Puede que la iglesia, por otra parte, no le satisfaga en exceso, si está acostumbrado a ver, admirar y deslumbrarse con los escasos pero relevantes restos de arquitectura visigoda, que todavía pululan por algunos lugares, entre los que cabría citar, cómo no, aquellos de San Pedro de la Nave, Quintanilla de las Viñas, Santa Comba de Bande o Santa María de Melque, que suelen coincidir en su planta basilical, donde la geometría sacra -incluyendo el pleno conocimiento del número de oro-, parece un perfecto juego de mecano. Cierto, que este templito de San Vicente del Valle, engaña a primera vista; como cierto es, así mismo, que ha sufrido tantas y tantas modificaciones a lo largo de su longeva historia, que posiblemente esa sea la causa de haber perdido su forma original. No hay documentos que lo atestigüen, vuelvo a repetir, pero algunas fuentes tradicionalistas, insisten en la presencia de templarios en la zona.
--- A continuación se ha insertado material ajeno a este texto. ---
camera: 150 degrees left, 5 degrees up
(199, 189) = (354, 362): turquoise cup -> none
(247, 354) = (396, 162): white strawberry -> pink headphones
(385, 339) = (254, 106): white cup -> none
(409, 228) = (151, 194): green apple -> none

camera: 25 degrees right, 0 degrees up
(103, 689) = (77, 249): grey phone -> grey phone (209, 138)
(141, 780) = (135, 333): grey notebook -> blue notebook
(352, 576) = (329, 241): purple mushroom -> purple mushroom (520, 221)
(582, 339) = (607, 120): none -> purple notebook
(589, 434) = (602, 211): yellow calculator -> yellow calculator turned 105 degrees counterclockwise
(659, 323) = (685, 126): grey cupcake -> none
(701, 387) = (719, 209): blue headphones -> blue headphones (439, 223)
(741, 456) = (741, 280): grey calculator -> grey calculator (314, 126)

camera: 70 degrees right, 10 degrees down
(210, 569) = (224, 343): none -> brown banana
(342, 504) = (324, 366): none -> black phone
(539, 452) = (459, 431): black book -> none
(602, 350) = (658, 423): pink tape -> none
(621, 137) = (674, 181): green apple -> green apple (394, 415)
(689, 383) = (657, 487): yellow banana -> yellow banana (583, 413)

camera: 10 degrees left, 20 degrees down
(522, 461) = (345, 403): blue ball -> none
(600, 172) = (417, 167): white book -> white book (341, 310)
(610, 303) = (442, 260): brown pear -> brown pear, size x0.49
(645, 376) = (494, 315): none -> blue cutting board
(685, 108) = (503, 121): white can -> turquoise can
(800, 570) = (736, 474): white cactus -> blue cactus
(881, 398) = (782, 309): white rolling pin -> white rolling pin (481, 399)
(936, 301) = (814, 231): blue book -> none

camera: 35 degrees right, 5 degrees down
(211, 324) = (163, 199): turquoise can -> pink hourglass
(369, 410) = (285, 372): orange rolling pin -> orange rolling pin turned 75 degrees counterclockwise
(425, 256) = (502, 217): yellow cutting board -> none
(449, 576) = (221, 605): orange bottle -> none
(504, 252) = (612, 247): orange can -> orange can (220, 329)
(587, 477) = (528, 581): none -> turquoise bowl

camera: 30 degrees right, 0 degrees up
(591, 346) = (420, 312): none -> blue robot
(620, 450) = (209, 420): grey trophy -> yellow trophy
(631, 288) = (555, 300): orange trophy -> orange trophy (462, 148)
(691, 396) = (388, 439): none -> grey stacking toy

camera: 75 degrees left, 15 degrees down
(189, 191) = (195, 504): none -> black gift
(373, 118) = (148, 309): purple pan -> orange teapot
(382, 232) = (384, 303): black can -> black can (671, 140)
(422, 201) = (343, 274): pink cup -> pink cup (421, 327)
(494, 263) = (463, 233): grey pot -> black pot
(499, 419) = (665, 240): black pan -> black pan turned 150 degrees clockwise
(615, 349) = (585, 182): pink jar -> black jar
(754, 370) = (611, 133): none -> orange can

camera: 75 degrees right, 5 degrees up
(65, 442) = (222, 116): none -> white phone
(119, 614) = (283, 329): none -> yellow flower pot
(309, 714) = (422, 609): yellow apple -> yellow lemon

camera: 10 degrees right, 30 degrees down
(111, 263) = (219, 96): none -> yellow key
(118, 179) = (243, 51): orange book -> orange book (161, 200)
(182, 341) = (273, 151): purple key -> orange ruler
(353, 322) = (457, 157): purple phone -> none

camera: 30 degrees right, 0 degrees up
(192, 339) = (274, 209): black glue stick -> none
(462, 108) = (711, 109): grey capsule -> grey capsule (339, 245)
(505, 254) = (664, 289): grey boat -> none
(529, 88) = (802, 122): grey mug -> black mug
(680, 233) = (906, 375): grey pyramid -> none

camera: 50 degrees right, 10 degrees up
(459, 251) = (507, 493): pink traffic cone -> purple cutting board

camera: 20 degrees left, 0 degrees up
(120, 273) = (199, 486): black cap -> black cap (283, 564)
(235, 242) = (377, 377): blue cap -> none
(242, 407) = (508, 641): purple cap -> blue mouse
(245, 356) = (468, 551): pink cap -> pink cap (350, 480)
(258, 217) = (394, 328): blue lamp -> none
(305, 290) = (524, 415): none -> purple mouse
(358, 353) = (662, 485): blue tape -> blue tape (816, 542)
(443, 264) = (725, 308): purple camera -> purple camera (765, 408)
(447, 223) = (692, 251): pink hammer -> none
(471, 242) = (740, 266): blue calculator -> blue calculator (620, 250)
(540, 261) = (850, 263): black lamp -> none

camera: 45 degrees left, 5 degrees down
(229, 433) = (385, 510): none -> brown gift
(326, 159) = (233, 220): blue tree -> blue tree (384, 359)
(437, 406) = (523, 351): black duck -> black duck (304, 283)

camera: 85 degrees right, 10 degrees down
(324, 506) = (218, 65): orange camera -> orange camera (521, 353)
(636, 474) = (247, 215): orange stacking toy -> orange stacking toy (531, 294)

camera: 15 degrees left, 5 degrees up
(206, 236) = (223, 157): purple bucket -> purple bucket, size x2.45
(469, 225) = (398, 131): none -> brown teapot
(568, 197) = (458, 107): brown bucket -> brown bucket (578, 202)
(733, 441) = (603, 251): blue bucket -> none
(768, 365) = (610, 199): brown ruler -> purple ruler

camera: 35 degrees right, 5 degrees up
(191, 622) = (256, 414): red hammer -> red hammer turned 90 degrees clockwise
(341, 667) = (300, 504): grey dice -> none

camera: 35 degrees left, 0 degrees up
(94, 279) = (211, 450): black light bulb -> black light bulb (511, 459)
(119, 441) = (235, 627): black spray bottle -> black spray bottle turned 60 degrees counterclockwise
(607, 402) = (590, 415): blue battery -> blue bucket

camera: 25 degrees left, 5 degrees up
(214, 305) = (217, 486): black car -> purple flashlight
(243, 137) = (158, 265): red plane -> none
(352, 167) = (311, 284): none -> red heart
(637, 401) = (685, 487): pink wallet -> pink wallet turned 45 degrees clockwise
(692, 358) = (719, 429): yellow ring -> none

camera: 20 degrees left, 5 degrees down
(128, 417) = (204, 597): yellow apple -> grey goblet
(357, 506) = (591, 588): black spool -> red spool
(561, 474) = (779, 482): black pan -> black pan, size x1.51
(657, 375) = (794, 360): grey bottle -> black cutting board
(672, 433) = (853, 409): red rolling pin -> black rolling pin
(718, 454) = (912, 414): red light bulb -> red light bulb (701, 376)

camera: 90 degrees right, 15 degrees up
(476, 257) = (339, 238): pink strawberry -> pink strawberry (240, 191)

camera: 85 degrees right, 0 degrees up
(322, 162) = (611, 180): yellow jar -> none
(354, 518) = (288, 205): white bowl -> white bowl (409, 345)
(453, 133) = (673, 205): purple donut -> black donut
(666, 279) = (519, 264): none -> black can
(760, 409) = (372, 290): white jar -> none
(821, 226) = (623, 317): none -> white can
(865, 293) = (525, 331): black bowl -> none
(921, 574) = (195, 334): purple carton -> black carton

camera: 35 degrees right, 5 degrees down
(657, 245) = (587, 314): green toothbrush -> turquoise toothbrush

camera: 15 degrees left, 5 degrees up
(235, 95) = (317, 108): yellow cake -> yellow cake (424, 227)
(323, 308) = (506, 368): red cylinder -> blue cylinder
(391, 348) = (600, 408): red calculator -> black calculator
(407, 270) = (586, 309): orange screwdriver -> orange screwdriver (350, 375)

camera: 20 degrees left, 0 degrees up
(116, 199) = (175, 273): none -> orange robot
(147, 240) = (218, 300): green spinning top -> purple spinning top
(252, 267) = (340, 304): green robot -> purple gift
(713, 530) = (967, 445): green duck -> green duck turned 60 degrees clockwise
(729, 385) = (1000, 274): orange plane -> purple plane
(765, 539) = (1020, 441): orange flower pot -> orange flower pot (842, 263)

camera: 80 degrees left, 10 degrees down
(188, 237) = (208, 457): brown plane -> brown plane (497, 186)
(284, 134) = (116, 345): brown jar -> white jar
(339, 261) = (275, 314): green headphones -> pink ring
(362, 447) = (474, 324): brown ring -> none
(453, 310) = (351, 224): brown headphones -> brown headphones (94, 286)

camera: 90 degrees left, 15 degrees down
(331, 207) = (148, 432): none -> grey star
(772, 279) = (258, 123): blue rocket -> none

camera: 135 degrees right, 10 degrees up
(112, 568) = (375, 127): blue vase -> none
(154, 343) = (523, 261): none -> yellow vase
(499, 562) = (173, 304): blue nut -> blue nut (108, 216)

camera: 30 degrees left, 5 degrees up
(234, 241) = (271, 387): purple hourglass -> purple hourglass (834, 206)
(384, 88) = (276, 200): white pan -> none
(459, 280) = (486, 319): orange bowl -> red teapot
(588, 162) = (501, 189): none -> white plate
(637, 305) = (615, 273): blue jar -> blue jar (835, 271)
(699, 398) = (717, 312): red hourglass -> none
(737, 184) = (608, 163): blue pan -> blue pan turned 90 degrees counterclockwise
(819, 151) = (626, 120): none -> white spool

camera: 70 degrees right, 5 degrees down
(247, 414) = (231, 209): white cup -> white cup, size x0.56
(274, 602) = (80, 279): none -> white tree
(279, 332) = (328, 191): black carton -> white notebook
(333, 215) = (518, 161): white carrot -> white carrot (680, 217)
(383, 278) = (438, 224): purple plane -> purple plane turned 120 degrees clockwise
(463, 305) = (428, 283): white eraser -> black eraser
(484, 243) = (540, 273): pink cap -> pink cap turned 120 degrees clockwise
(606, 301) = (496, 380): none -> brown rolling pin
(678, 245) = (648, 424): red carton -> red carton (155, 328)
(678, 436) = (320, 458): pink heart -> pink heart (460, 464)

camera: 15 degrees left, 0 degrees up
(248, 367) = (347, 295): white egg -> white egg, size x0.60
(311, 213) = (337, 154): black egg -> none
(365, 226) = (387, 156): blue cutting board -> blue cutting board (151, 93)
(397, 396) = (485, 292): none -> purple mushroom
Y quizá algo de eso hubo de haber, si no por las estelas con cruces patadas del interior -Maese Alkaest, dixit-, o por la zona tan emblemática -feudo entre otros, de la poderosa familia Lara, de donde Don Mario Roso de Luna ya nos indicaba que procedía Ginés de Lara, el último templario de San Polo y donde todavía se recuerda la figura legendaria de toda una dama de armas tomar, Doña Lambra, y bien que las tomara contra los infantes, como bien se hace saber en Barbadillo del Mercado,-, y donde todavía queda, más que bien cubierto por la maleza y el olvido alguna piedra del monasterio de Alveinte -como se nos recuerda en el famoso dicho aquel de: ¿templario, qué hiciste que al veinte viniste?- y porque -añádese como dato más-, no es el primer lugar de estas características asociado con ellos, como ocurre con esas otras joyas del Arte Asturiano -el que quiera que lo llame prerrománico-, de Santo Adriaño de Tuñón o de San Pedro de Nora. Una zona, por lo demás, en la que, aunque desaparecida en una vergonzosa mayoría, todavía se constatan algunos inolvidables vestigios de la intensa actividad precristiana, como así podrá comprobar, quien siga unos kilómetros adelante la carretera y se detenga en el pueblo siguiente, Fresneda de la Sierra Pirón, donde tendrá oportunidad de ver un menhir, con inequívoca forma de falo que, estando originalmente situado en el cercano monte de la Pastora -si mal no recuerdo-, fue salvado milagrosamente de ese martillo pilón que había hecho trizas a otros cuantos situados también en las inmediaciones.

En fin, sorpresas de la Sierra de la Demanda... del Santo Grial.